**ASSIGNMENT**:
Produce a verbatim transcription of the records below, beginning at the line containing "Ver precios y salidas" and ending at the final line; include only those lines.

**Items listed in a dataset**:

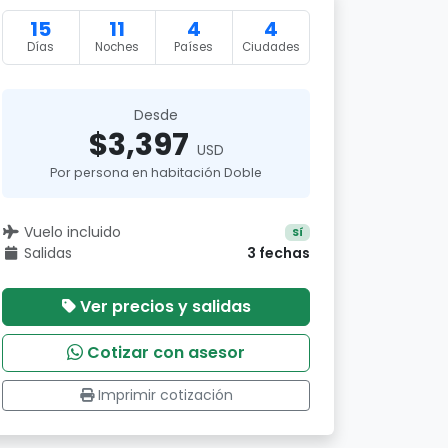
15
11
4
4
Días
Noches
Países
Ciudades
Desde
$3,397
USD
Por persona en habitación Doble
Vuelo incluido
Sí
Salidas
3 fechas
Ver precios y salidas
Cotizar con asesor
Imprimir cotización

**RESPONSE TO THIS TASK**:
Ver precios y salidas
Cotizar con asesor
Imprimir cotización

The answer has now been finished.